Proprio l’appartenenza di entrambi i Paesi all’Alleanza Atlantica è motivo di preoccupazione per ambo le parti: la Turchia minaccia da mesi di avviare un’operazione militare nel Nord est della Siria, ma la presenza di soldati americani aveva funzionato da deterrente costringendo il presidente turco a cercare un accordo con la controparte statunitense. Accordo che era stato inizialmente trovato, ma che non sarà implementato dato che Trump ha deciso di non prendere parte a nessuna operazione sul terreno, pur avendo in un secondo momento minacciato il presidente turco che ci saranno ripercussioni in caso di un eccessivo uso della forza contro i curdi.
Il regalo alla Russia e all’Iran
Come spiegato sempre su InsideOver da Fulvio Scaglione, gli Stati Uniti hanno abbracciato ancora una volta la linea di Israele e Arabia Saudita, concentrando i loro sforzi contro il nemico comune (o almeno percepito come tale) nell’area: l’Iran.
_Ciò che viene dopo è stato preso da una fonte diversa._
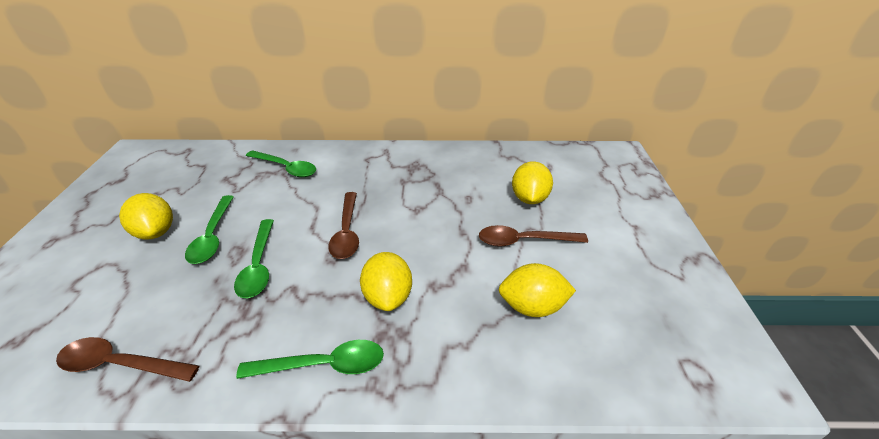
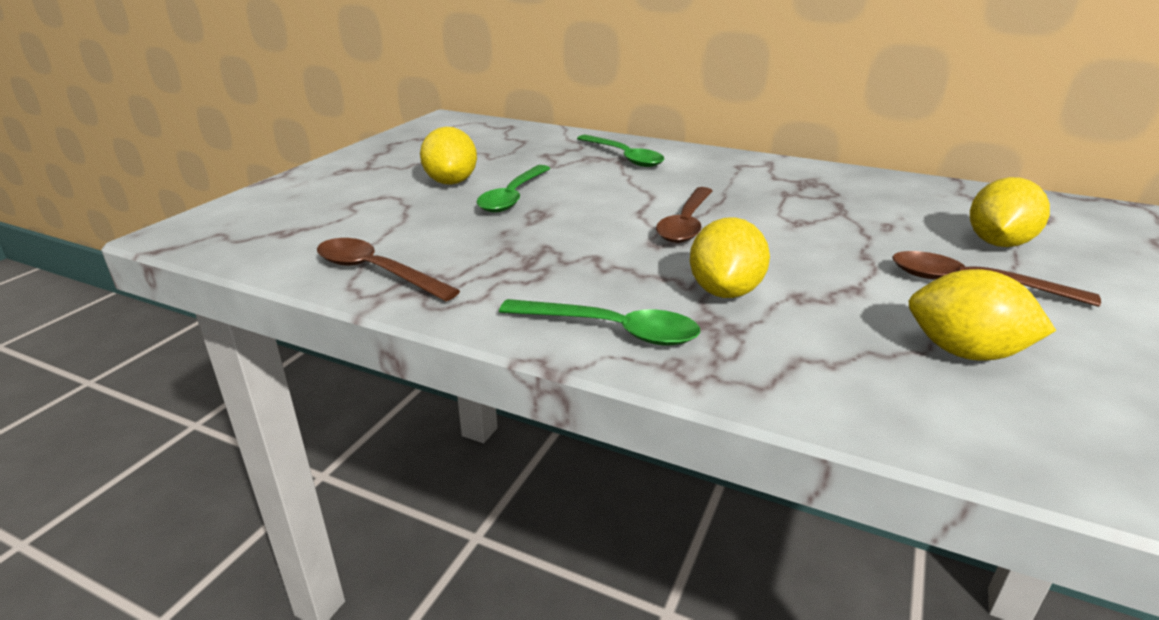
camera: 25 degrees right, 10 degrees down
green spoon [234,219,274,298] -> none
Peccato però che la mossa americana potrebbe finire con il favorire proprio coloro che Trump e i suoi alleati puntano a indebolire. Il ritiro delle forze americane lascia una sola strada ai curdi, oltre a un’autodifesa ben poco possibile contro il secondo esercito di terra più forte della Nato: un’alleanza con il governo di Assad e i suoi sostenitori, ossia la Russia e lo stesso Iran. Una simile prospettiva era già stata presa in considerazione dell‘Amministrazione autonoma del Rojava a fine del 2018, la prima volta in cui il presidente Trump aveva ventilato l’idea di lasciare la Siria.
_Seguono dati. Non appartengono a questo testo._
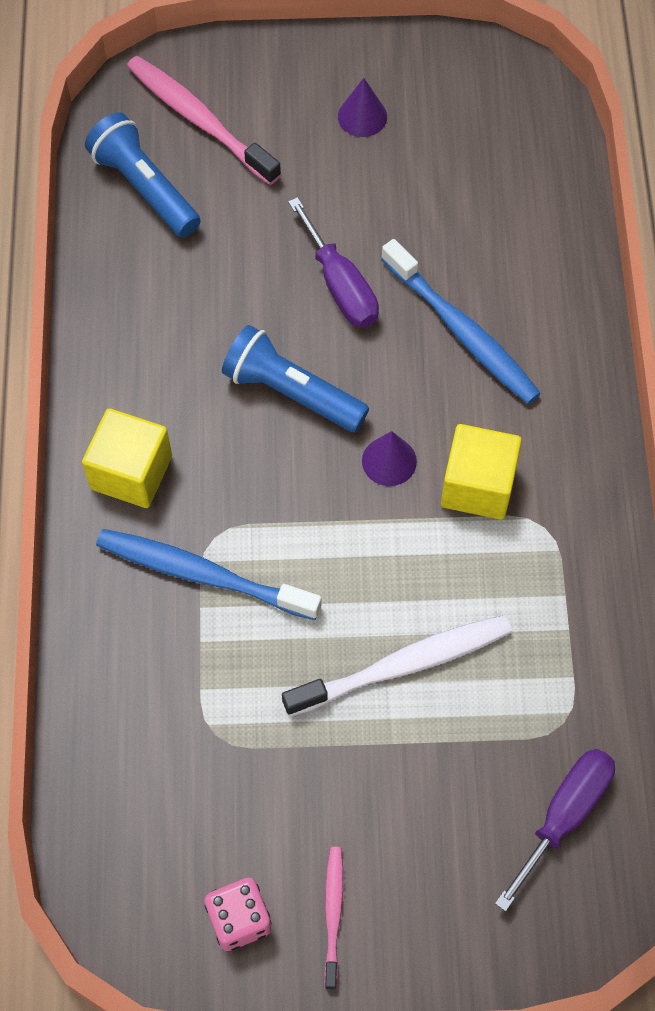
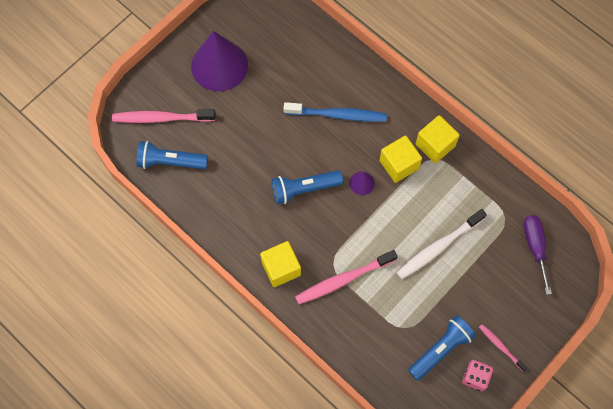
camera: 45 degrees left, 5 degrees up
blue toothbrush [96,529,322,620] -> pink toothbrush [295,250,398,304]
white toothbrush [282,615,512,717] -> white toothbrush turned 150 degrees counterclockwise [396,209,487,279]
purple screwdriver [288,197,379,328] -> none
purple cone [338,78,387,137] -> purple cone [191,31,248,91], size x2.34
none -> blue flashlight [408,315,476,381]
none -> yellow cube [416,115,460,163]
Adesso, con il ritiro effettivo delle truppe americane dal Nord est, questa ipotesi sembra l’unica percorribile per evitare la distruzione totale del Rojava e salvare almeno in parte i risultati raggiunti in termini di autonomia. Il presidente russo d’altra parte ha più volte cercato un riavvicinamento con i curdi, con l’intento di sottrarli all’influenza americana e riprendere almeno in parte il controllo di un’area che oltre a rappresentare il 30 per cento della Siria, ha anche una valenza strategica data la presenza di importanti giacimenti. Ufficialmente, la Russia e l’Iran si sono espressi contro le minacce turche di invadere il Nord est del Paese sottolineando l‘importanza dell’integrità territoriale del Paese, ma la mossa di Erdogan fa il loro gioco, ponendoli prima di tutto in una posizione di forza nelle future relazioni con i curdi.
Una strategia controproducente?
Come detto, uno degli obiettivi di Trump è lasciare la Siria per concentrarsi maggiormente sull’Iran, ma proprio il governo degli Ayatollah vede con favore il ritiro americano dal Paese. Venuta meno la presenza statunitense in Siria, gli iraniani potrebbero approfittarne per aumentare la propria presenza sul territorio contando sul ripristino dell’autorità del loro alleato Bashar al Assad, una volta finita la guerra. Il maggiore obiettivo di Teheran è da sempre quello di espandere la propria influenza dall’Iran fino al Libano, passando per l’Iraq e per la Siria. Un sogno difficile da realizzare data la presenza di altri attori regionali ben intenzionati a limitare l’espansione iraniana, ma ciò non toglie che la decisione di Trump sembra favorire proprio chi si desidera indebolire. A tutto discapito di uno dei maggiori alleati regionali degli Stati Uniti, ossia Israele, che oltre a dover fare i conti con un rafforzamento iraniano a pochi passi dai suoi territori rischia di fronte a un Erdogan più forte politicamente.